How far is too far? What should be off-limits? What is termed as offensive and is there a place for humour in the world of disability?
I would like to indicate that these are my personal opinions and they don’t in any way reflect or represent the thoughts and feelings of other disabled people.
This conversation was sparked by Will Smith’s now famous slap during the Oscars when Chris Rock made a joke about Jada Smith’s hair loss. A section of the internet has referred to Jada’s condition as a disability and hence the question if Jada has a disability, is it cool to make fun of her?
As a wheelchair user for eight years, I learnt very earlier on that people have very strong opinions about making disability jokes. Which I completely understand. How could anyone, in their right mind, make light of another person’s suffering? In essence, the logic is that you shouldn’t beat on a person while they are down. That is insensitive and simply being an awful human being.
Trevor Noah is one of the brightest comedians we have. Not only in Africa but the world over. He tells us jokes that tickle us and ask us to think at the same time. In one of his specials in Africa, he talked about a conversation he once had with a deaf person. The deaf person was a big fan of his and wanted to know why Trevor had never done a joke about deaf people before.
Trevor explained to the fan that he is conscious about saying things that might come off as offensive so he prefers to stay away from certain topics. The deaf person explained that in a way, that was some kind of discrimination. Going on to say that inclusion of disabled people is based on the principle of humanizing them.
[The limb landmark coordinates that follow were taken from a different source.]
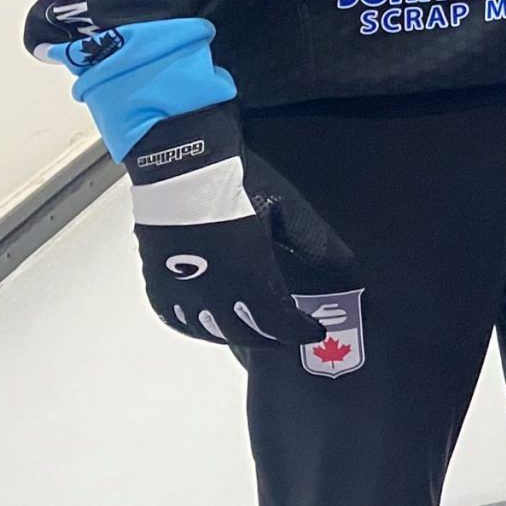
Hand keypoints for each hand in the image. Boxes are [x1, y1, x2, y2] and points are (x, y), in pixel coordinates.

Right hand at [125, 103, 356, 347]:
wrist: (182, 168)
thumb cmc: (239, 186)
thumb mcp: (287, 212)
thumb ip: (313, 244)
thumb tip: (346, 266)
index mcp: (248, 275)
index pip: (278, 321)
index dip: (299, 331)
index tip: (314, 332)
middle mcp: (213, 292)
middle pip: (245, 331)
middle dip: (272, 337)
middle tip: (287, 335)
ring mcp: (181, 291)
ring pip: (210, 331)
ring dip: (237, 335)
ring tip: (255, 332)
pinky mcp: (158, 283)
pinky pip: (177, 320)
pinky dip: (197, 328)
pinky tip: (208, 326)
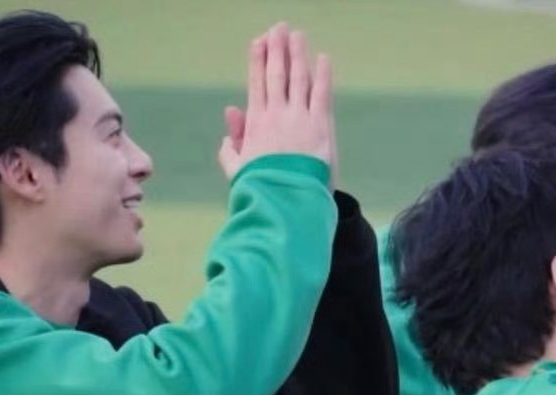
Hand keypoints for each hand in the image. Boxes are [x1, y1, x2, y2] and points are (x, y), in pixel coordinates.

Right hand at [218, 24, 334, 182]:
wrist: (287, 206)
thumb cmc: (262, 193)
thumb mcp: (239, 171)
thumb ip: (232, 145)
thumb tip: (231, 115)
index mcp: (256, 124)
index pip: (256, 83)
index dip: (257, 60)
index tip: (259, 41)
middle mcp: (276, 115)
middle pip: (276, 74)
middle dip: (277, 49)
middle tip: (279, 28)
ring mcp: (299, 119)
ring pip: (298, 78)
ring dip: (298, 54)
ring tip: (298, 36)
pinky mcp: (320, 127)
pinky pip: (321, 94)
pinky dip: (323, 75)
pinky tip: (323, 59)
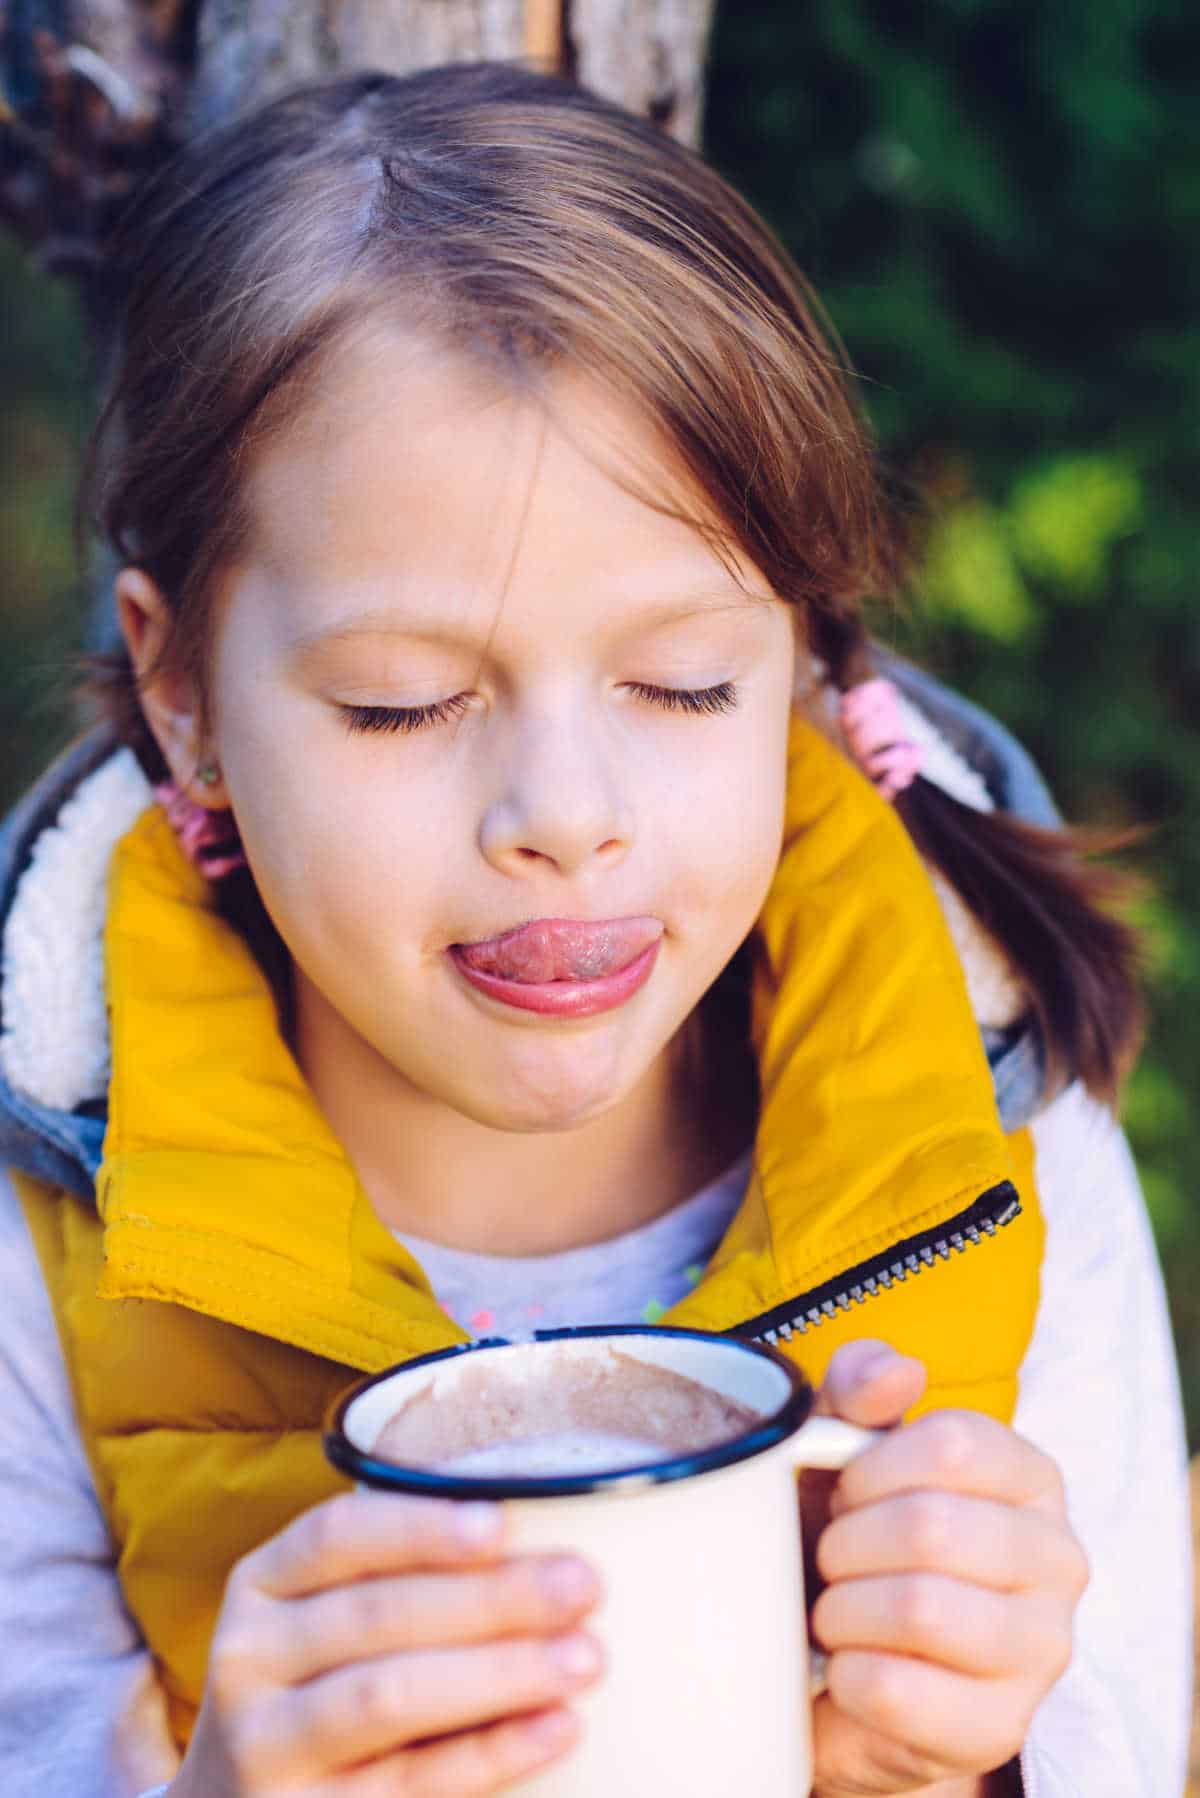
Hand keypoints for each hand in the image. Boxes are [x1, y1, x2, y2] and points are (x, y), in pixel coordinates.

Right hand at [170, 1490, 602, 1796]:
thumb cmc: (328, 1681)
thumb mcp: (332, 1616)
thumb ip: (406, 1574)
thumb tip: (548, 1531)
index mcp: (261, 1583)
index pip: (337, 1536)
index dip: (420, 1525)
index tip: (501, 1523)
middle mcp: (247, 1660)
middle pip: (377, 1615)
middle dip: (491, 1597)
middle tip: (584, 1584)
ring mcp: (266, 1748)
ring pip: (389, 1697)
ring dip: (499, 1672)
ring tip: (586, 1656)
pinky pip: (412, 1782)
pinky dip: (493, 1752)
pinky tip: (558, 1727)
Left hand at [806, 1340, 1088, 1796]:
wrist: (845, 1667)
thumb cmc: (856, 1539)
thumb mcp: (845, 1449)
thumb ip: (860, 1390)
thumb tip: (897, 1371)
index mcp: (1031, 1477)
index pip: (955, 1443)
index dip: (871, 1466)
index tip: (845, 1491)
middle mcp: (1058, 1560)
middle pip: (933, 1526)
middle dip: (848, 1541)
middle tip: (834, 1558)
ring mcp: (1040, 1651)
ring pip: (921, 1608)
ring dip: (844, 1607)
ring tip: (836, 1611)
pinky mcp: (998, 1728)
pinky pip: (895, 1689)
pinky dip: (844, 1672)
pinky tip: (846, 1666)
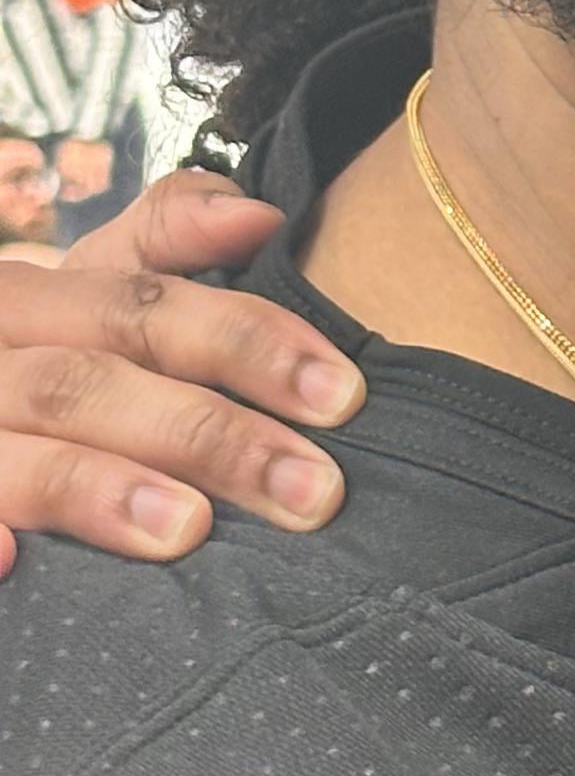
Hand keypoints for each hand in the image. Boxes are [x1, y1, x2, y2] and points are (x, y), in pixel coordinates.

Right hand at [0, 170, 358, 579]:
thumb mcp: (90, 292)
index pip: (141, 306)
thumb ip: (167, 239)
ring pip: (22, 458)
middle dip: (206, 436)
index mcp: (30, 299)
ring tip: (189, 529)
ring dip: (101, 489)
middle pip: (88, 384)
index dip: (245, 342)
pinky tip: (14, 560)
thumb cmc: (40, 359)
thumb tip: (259, 215)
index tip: (342, 394)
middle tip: (312, 492)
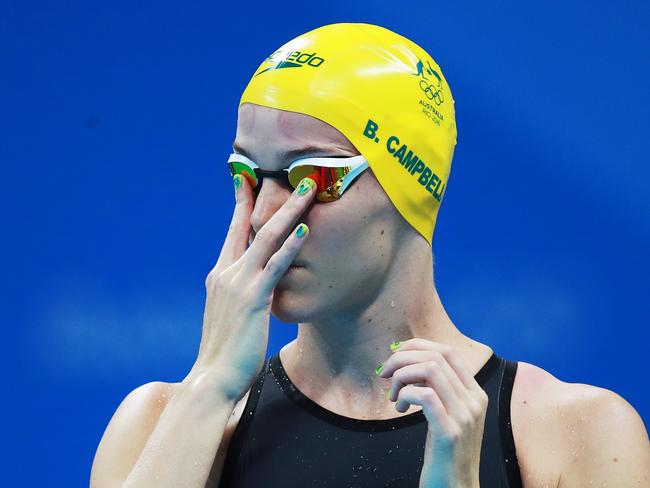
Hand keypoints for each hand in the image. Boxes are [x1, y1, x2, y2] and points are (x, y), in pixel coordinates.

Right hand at [185, 173, 316, 402]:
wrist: (212, 377)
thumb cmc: (226, 350)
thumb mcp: (231, 313)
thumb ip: (242, 293)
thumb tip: (258, 285)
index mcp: (220, 274)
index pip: (234, 231)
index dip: (242, 204)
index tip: (249, 179)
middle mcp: (226, 272)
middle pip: (249, 225)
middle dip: (270, 197)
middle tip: (290, 174)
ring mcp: (238, 283)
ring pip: (266, 237)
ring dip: (289, 211)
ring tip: (308, 191)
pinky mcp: (253, 298)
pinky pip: (275, 266)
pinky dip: (290, 246)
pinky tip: (305, 230)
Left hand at [376, 338, 487, 487]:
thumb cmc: (444, 453)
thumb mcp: (446, 415)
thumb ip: (437, 389)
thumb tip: (411, 362)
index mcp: (475, 393)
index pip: (449, 351)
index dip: (418, 346)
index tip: (395, 354)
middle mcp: (474, 401)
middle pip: (437, 355)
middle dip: (403, 357)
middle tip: (384, 373)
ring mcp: (465, 416)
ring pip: (430, 369)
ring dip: (401, 375)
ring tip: (392, 395)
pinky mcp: (450, 432)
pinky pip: (424, 396)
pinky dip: (405, 395)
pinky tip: (399, 408)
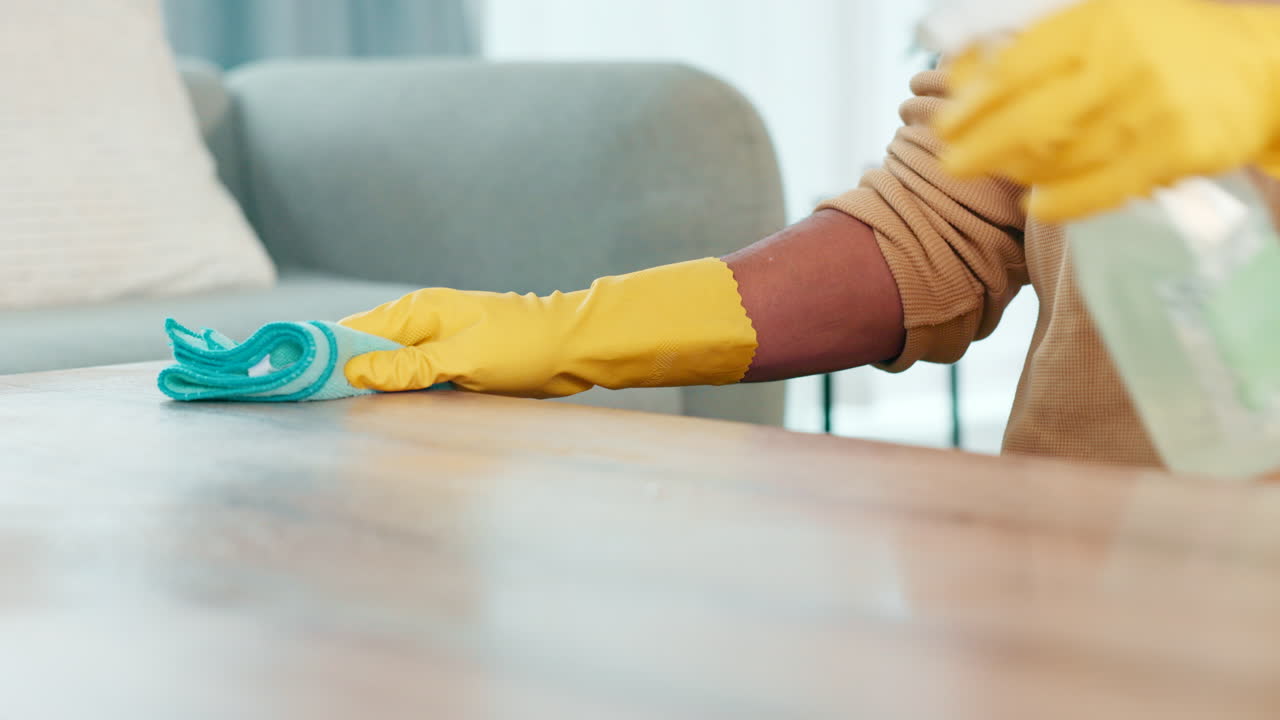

Treating them as you would treat able-bodied people, with respect and sometimes, to use for purposes of comic relief.
Trevor did a piece about the deaf fan. It was hilarious, and appropriate and everyone loved it. I too felt very warmly about the jokes. There is a certain joy that comes with being able to take life lightly enough to laugh at yourself.
I have always had a good sense of humour. Taking life lightly has been the cornerstone of my life with a disability. I have no problem with laughing at myself and bringing my friends into the joke. It’s never that serious. But as is with all things in life, a fine line exists.
I personally don’t mind when my friends make jokes about my disability as long as it is funny. We will laugh together and chances are that I will go on to make an even worse joke about them because I am that kind of person. If you are going to dish it, then you should be prepared to receive it.
What is funny to me is when society tries to dictate to the disability community what they should and shouldn’t say yet they are living their lives. There’s so much micromanagement in our lives that sometimes you feel like you are living in someone else’s thoughts and imaginations. Never free to pave your own way.
You can read the energy of someone, disabled or not, and determine whether they are the kind of person who enjoys a good joke. You can’t make jokes about someone you barely know or just met. That sounds a bit reckless. Understand the person first and feel them out.
Chris Rock didn’t read the energy, he didn’t understand that Jada hadn’t gotten to a place where she could make jokes and laugh at herself. Also there was a lot of negative history from the past. That’s why he was on the receiving end of a hot slap from King Richard.